Governance Immigration
December 5th, 2023 2 Minute Read Press Release

New Model Legislation: A More Efficient Immigration System

Expanded premium processing can ease the border crisis and attract global talent at no taxpayer expense

New York, NY – From 2015 through 2023, the number of immigration-related applications pending review by United States Citizenship and Immigration Services (USCIS) nearly tripled, with over 9 million currently backlogged forms. This untimely processing of paperwork fuels the border crisis by incentivizing hopeful immigrants to pursue faster but illegal pathways; places millions of current immigrants at risk of losing legal status; and undermines America’s ability to attract high-skilled immigrants, who increasingly opt for destinations with faster and more dependable processing times.

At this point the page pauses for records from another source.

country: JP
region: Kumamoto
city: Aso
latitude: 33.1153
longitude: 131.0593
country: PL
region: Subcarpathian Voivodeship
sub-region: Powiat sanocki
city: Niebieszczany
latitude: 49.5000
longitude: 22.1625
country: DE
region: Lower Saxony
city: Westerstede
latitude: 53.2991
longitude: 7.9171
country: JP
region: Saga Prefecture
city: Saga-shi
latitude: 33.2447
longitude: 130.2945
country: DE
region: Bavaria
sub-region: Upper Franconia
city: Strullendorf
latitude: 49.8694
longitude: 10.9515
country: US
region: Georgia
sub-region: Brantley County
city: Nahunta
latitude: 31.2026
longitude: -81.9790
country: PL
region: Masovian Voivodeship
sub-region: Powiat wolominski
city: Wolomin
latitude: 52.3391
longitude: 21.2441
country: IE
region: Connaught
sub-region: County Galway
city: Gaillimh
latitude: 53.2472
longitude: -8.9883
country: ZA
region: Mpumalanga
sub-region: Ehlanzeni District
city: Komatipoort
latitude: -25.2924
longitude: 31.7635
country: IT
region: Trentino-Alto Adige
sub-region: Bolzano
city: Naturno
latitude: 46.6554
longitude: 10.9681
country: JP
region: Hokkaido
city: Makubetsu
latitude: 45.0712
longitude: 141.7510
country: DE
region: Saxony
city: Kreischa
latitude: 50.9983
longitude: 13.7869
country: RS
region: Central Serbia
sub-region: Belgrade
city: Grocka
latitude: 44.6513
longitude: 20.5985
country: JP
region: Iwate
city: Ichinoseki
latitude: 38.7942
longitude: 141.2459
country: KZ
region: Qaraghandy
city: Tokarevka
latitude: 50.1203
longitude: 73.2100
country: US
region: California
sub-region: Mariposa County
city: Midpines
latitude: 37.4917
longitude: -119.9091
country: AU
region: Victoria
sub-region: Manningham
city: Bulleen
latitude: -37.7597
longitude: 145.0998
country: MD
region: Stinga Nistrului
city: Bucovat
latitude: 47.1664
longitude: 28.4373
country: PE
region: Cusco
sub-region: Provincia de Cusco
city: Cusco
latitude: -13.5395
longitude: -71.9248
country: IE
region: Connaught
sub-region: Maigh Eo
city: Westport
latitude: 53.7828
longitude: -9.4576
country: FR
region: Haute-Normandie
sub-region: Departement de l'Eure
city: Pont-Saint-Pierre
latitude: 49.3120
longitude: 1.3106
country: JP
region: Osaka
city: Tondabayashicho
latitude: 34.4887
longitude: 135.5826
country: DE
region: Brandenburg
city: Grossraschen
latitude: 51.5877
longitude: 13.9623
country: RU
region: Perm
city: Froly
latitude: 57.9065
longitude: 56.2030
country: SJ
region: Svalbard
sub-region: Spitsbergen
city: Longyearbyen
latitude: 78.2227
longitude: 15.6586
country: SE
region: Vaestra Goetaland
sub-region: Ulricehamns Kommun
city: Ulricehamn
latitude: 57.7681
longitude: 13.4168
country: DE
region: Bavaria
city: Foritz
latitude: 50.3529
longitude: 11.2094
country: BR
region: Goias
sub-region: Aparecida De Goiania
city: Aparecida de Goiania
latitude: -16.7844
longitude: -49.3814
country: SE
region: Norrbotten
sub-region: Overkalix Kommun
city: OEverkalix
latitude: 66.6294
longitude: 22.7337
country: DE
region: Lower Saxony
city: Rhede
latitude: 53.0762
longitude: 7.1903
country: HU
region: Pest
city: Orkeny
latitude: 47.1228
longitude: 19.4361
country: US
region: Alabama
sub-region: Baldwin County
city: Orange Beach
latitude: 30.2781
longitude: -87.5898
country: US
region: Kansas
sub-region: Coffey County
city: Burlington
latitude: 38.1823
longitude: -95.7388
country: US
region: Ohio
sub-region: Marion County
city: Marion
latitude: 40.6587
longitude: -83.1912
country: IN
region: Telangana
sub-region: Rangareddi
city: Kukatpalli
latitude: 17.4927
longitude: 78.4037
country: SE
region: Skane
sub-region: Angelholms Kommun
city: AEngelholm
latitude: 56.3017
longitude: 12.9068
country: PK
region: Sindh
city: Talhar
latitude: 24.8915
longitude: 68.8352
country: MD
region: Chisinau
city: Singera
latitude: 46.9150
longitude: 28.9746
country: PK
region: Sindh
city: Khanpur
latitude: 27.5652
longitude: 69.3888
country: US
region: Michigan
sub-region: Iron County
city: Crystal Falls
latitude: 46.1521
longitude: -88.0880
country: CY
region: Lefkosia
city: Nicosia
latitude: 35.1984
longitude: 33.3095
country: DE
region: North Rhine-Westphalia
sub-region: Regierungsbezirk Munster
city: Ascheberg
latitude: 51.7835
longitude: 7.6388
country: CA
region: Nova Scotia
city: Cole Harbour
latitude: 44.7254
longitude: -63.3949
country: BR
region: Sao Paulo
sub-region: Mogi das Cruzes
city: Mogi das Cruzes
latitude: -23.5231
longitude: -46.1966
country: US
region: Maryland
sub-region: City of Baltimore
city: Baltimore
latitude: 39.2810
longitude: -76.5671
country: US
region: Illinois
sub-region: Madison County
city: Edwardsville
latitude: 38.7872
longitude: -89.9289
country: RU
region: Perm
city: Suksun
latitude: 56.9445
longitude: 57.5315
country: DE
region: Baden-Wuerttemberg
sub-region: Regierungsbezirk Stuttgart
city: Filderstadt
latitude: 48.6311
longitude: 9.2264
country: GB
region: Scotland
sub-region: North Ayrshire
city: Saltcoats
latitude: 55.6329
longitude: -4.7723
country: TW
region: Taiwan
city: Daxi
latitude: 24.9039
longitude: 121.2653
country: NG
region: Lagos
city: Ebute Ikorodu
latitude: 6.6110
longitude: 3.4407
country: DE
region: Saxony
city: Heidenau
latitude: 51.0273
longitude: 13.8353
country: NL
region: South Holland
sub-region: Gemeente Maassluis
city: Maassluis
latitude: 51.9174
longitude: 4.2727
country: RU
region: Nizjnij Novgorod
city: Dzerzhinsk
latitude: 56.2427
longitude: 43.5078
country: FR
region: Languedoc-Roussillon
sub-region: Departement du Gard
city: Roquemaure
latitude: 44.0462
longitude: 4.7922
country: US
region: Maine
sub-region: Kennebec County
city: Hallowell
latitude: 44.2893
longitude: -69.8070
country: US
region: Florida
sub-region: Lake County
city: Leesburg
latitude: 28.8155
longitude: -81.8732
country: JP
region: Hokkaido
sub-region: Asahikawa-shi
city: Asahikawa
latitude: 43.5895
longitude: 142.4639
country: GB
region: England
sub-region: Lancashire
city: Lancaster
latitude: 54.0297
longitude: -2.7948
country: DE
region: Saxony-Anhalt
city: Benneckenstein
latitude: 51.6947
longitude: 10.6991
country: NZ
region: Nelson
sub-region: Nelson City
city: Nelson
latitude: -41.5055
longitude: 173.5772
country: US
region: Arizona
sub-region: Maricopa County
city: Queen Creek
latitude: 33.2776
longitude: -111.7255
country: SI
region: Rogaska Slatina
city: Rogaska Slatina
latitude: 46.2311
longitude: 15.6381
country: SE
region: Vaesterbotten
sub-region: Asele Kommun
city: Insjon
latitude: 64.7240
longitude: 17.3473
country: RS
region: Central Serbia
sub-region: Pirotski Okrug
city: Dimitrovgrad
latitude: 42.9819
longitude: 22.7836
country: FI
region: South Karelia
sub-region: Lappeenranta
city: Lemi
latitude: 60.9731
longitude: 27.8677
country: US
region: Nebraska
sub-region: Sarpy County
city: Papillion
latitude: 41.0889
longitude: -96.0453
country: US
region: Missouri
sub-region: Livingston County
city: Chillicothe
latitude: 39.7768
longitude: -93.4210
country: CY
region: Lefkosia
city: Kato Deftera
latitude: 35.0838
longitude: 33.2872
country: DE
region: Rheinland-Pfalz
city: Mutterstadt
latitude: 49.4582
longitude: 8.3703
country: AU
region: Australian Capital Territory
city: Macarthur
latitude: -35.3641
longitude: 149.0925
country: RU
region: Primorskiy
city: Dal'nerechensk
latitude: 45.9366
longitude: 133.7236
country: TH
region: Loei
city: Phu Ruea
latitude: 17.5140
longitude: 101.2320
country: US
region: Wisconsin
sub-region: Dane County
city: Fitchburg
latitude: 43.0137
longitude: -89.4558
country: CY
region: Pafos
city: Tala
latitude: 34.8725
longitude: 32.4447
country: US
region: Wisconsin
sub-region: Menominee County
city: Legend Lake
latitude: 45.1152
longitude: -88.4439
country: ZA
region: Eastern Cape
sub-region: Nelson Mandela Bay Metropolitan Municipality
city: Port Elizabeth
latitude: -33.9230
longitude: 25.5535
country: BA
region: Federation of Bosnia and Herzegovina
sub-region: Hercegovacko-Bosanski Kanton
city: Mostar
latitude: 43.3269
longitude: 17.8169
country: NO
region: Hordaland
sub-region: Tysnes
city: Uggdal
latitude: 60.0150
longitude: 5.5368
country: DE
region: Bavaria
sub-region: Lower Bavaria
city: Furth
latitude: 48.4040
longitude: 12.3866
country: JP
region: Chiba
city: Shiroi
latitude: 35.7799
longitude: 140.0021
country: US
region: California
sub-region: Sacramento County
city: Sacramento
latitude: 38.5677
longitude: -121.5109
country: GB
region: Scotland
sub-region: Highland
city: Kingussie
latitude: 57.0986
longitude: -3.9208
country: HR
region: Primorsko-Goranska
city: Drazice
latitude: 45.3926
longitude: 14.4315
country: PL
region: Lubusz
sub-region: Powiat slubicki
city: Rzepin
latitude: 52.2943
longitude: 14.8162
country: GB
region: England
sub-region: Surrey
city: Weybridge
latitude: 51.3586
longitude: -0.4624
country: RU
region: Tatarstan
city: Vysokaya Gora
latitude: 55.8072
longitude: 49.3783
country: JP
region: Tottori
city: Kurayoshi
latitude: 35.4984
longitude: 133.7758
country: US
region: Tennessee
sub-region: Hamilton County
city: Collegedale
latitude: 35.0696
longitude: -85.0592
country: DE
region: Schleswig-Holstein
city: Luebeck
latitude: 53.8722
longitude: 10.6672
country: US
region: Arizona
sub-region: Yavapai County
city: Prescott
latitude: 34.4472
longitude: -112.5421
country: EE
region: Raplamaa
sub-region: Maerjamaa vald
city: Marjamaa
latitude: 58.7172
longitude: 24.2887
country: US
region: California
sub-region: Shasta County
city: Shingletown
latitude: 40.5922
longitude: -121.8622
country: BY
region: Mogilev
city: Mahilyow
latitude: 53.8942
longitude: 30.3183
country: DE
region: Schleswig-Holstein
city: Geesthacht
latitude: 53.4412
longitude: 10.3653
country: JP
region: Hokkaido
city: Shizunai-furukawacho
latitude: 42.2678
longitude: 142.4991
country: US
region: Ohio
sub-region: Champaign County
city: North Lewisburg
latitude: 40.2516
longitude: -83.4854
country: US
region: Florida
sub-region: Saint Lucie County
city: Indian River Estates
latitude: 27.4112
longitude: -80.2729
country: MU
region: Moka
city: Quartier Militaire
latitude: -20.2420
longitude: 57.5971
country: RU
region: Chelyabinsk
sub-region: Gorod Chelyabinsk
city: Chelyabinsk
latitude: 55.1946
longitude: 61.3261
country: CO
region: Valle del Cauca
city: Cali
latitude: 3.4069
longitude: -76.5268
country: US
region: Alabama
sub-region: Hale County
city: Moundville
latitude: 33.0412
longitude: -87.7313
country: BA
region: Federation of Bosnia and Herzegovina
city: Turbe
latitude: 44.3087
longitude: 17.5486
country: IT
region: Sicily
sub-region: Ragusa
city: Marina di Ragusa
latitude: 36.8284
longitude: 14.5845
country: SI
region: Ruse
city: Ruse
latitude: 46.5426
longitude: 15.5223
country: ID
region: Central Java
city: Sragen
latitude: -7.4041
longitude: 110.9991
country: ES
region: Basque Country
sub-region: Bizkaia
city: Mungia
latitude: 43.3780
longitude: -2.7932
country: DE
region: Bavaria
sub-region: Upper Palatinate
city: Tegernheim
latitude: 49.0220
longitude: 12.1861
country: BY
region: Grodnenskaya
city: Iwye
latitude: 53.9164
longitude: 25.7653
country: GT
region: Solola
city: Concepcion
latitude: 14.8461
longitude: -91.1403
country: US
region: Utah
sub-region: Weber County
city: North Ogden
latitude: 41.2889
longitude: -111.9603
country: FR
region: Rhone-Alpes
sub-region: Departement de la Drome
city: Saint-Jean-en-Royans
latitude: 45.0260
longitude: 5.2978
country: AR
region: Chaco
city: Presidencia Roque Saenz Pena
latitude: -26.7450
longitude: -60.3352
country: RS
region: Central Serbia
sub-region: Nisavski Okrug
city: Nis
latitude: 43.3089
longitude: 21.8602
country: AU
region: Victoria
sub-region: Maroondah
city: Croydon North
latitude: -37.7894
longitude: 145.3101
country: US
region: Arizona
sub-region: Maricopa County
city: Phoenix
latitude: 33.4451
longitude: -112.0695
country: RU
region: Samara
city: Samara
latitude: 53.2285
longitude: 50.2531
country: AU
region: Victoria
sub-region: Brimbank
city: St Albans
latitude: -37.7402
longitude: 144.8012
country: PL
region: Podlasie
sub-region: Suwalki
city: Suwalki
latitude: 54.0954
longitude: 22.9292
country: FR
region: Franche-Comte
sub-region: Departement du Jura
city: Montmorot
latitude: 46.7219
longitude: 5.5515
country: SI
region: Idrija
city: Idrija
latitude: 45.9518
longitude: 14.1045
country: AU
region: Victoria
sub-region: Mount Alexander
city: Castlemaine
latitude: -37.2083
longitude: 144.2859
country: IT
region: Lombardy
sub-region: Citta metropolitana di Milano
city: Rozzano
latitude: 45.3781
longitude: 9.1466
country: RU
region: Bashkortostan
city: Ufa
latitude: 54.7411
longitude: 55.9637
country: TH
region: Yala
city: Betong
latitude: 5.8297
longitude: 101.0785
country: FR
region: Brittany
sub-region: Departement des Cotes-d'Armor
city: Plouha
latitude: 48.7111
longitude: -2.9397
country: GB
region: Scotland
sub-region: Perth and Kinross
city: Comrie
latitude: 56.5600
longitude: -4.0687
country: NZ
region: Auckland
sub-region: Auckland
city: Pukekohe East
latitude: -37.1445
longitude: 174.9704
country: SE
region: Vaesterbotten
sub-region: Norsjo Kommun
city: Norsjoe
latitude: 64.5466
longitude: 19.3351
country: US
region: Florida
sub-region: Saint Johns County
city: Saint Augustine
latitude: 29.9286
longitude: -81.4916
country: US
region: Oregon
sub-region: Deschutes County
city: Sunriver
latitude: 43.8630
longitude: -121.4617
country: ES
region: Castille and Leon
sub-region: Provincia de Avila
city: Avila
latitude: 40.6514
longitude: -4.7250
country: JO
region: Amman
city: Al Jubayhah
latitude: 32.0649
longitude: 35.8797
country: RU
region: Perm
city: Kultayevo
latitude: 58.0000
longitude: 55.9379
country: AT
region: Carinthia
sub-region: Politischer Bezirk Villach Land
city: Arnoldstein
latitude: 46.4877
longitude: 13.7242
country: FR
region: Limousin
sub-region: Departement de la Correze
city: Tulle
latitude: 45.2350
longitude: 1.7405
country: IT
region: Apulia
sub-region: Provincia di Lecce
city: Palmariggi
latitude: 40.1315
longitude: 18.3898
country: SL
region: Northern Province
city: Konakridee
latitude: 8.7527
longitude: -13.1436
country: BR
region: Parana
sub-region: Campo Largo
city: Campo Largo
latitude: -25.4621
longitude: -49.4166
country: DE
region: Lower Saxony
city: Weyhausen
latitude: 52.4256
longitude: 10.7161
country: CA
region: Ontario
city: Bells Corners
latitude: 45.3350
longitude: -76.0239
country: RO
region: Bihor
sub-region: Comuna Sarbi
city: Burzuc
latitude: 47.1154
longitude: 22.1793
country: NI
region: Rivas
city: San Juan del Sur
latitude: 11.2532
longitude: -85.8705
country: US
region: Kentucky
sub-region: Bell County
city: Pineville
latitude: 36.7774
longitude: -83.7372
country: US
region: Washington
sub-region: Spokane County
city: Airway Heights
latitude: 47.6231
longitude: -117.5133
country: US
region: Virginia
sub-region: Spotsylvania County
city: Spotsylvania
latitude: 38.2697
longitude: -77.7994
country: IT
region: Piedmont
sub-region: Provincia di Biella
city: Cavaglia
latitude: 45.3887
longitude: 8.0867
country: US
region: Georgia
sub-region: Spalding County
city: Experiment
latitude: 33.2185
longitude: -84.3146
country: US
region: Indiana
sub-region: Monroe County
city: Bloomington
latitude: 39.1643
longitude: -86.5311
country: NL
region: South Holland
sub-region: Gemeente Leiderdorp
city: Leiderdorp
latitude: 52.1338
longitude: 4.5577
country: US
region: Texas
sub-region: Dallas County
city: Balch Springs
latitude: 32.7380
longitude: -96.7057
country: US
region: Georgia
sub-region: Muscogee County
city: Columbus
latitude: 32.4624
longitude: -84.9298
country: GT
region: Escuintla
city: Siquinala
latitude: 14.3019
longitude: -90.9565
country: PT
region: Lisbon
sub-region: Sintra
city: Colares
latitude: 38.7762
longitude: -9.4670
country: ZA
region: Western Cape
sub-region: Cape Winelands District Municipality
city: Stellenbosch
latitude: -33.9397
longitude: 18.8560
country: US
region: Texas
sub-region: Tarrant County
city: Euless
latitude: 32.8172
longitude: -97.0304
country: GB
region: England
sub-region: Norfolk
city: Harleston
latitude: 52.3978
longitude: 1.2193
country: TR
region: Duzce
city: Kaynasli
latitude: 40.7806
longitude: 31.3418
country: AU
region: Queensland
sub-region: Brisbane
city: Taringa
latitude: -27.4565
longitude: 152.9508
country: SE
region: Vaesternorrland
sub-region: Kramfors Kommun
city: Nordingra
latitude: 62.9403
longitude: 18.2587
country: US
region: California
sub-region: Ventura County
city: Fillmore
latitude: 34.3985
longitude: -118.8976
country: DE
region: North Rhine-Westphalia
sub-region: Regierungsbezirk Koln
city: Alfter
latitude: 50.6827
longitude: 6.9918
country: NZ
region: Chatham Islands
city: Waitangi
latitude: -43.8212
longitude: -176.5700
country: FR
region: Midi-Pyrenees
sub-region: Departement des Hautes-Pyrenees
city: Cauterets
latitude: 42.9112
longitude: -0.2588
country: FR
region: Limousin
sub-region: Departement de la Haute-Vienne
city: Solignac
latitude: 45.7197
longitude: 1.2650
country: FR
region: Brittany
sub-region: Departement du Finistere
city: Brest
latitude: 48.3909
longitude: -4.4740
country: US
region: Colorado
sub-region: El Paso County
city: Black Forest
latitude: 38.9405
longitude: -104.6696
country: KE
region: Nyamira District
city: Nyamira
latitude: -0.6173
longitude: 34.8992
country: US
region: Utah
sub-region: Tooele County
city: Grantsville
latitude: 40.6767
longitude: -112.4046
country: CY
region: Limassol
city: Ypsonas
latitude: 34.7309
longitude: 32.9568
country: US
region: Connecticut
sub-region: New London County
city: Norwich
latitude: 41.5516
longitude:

In new model legislation from the Manhattan Institute, graduate fellow Daniel Di Martino identifies a simple change which he demonstrates can fully eliminate this immigration backlog within five years at no taxpayer cost: expanding premium processing. If immigrants are offered the option to pay a premium fee in return for expedited processing, USCIS can use this additional revenue to hire more employees, increasing capacity for reviewing all sorts of applications, including non-premium ones. Di Martino shows that expanding the use of premium processing, coupled with other changes such as eliminating redundant forms, stands to make America’s immigration system much more competitive with Canada, Australia, and the United Kingdom when it comes to attracting highly-skilled job-creators from around the world.

Beyond explaining the need for greater efficiency and demonstrating how this reform fits the need, this model legislation also includes proposed amendment text—developed in tandem with the Manhattan Institute’s constitutional and legal scholars—that offers a clear blueprint for expanding premium processing through Congress.